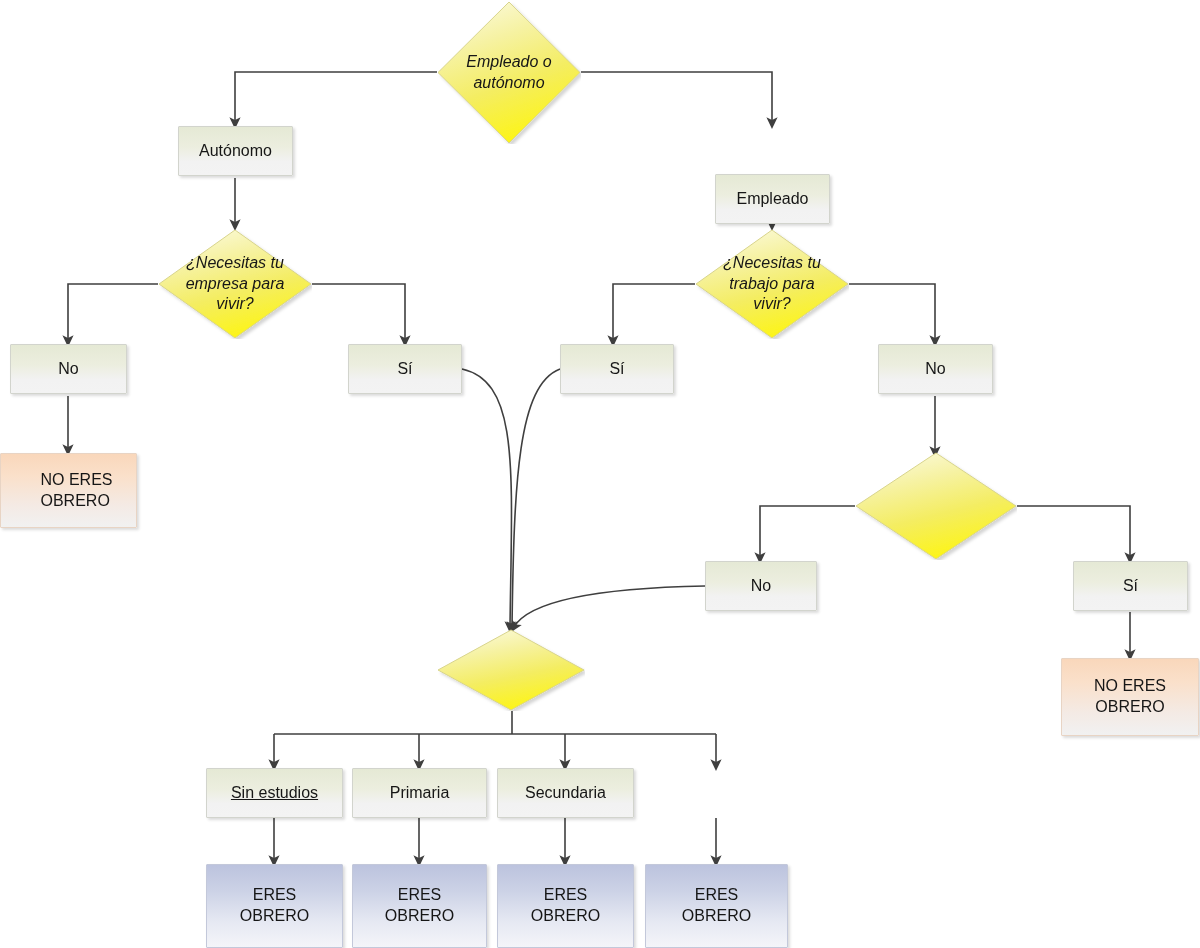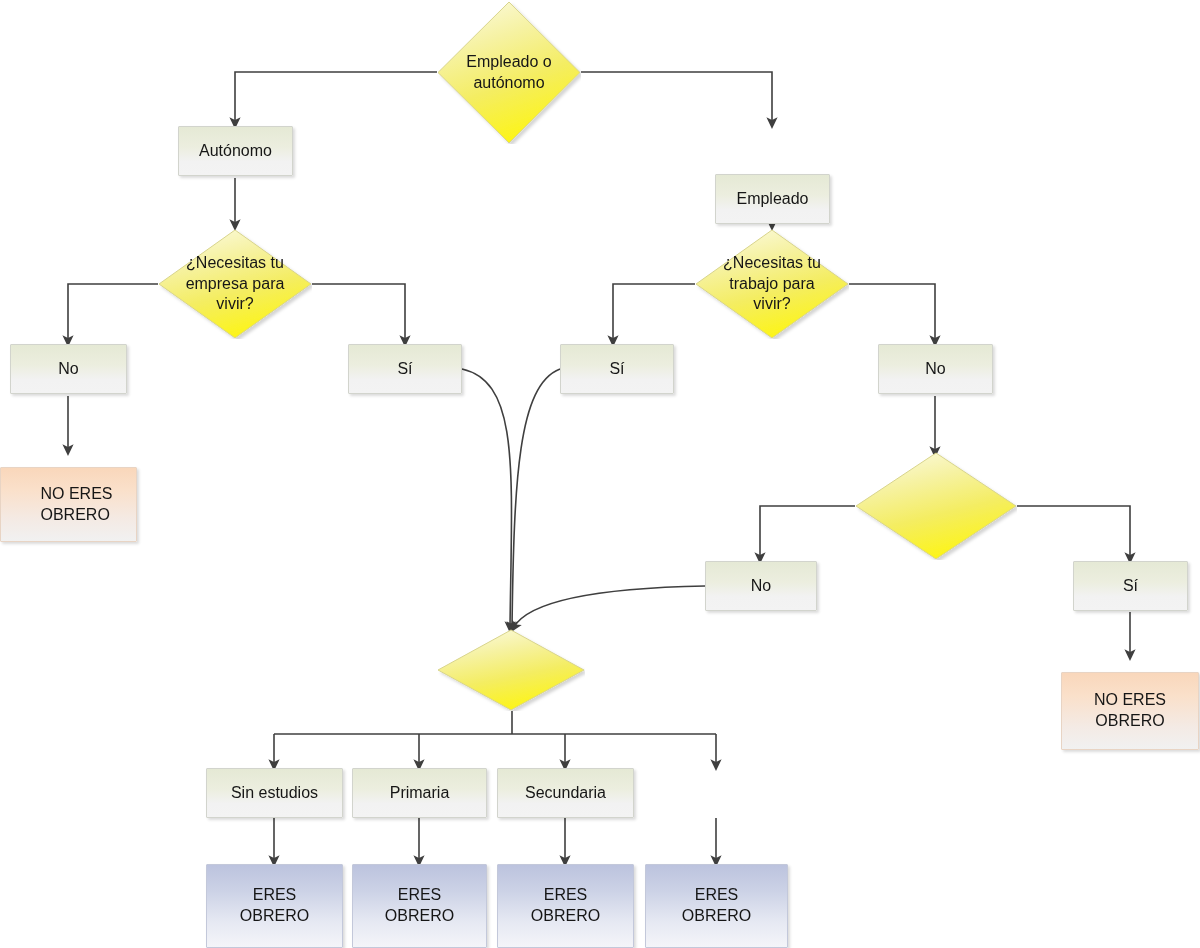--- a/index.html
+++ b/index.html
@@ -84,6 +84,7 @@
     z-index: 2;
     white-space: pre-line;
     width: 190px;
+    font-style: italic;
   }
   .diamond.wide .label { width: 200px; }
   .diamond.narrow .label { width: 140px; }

——————

How many of the lines above hold "width"? Answer with only the number.

■ **Answer section**:
3